Democracy and Education: An Introduction to the Philosophy of Education is a 1916 book by John Dewey.

==Synopsis==
In Democracy and Education, Dewey argues that the primary ineluctable facts of the birth and death of each one of the constituent members in a social group determine the necessity of education. On one hand, there is the contrast between the immaturity of the new-born members of the group (its future sole representatives) and the maturity of the adult members who possess the knowledge and customs of the group. On the other hand, there is the necessity that these immature members be not merely physically preserved in adequate numbers, but that they be initiated into the interests, purposes, information, skill, and practices of the mature members: otherwise the group will cease its characteristic life.
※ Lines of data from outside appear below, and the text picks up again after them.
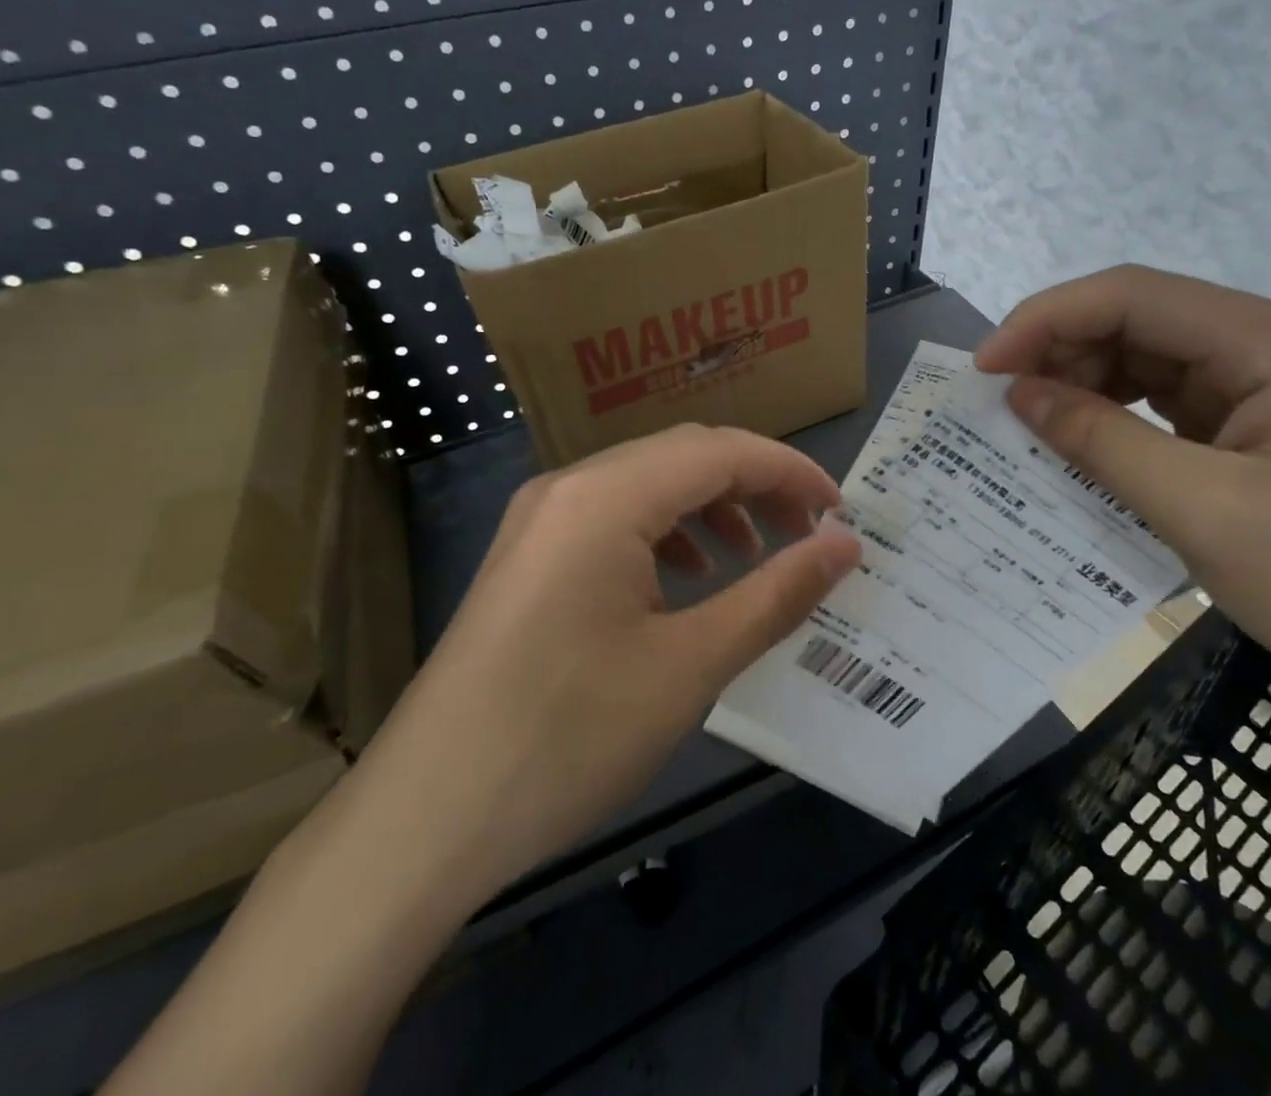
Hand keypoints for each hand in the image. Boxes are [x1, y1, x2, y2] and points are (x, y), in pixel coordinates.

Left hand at [354, 424, 861, 902]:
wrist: (425, 819)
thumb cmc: (569, 736)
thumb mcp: (690, 665)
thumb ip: (776, 593)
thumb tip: (844, 546)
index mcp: (605, 496)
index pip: (720, 451)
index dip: (790, 473)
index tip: (841, 513)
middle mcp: (568, 486)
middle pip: (683, 456)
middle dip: (754, 487)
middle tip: (806, 538)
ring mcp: (539, 519)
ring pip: (648, 484)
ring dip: (711, 508)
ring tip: (752, 558)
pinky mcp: (527, 555)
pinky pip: (612, 517)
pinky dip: (665, 533)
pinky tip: (686, 580)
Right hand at [975, 266, 1270, 716]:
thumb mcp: (1205, 512)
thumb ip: (1103, 442)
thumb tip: (1018, 393)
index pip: (1135, 295)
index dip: (1048, 319)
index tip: (986, 368)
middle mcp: (1269, 347)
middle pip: (1138, 319)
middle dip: (1060, 351)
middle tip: (1001, 403)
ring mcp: (1264, 387)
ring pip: (1145, 358)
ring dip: (1082, 383)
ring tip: (1032, 425)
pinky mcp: (1254, 428)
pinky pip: (1163, 402)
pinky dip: (1113, 417)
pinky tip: (1081, 445)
Dewey observes that even in a "savage" tribe, the achievements of adults are far beyond what the immature members would be capable of if left to themselves. With the growth of civilization, the gap between the original capacities of the immature and the standards and customs of the elders increases. Mere physical growing up and mastery of the bare necessities of subsistence will not suffice to reproduce the life of the group. Deliberate effort and the taking of thoughtful pains are required. Beings who are born not only unaware of, but quite indifferent to, the aims and habits of the social group have to be rendered cognizant of them and actively interested. According to Dewey, education, and education alone, spans the gap.

==Reception==
Dewey's ideas were never broadly and deeply integrated into the practices of American public schools, though some of his values and terms were widespread. In the post-Cold War period, however, progressive education had reemerged in many school reform and education theory circles as a thriving field of inquiry learning and inquiry-based science.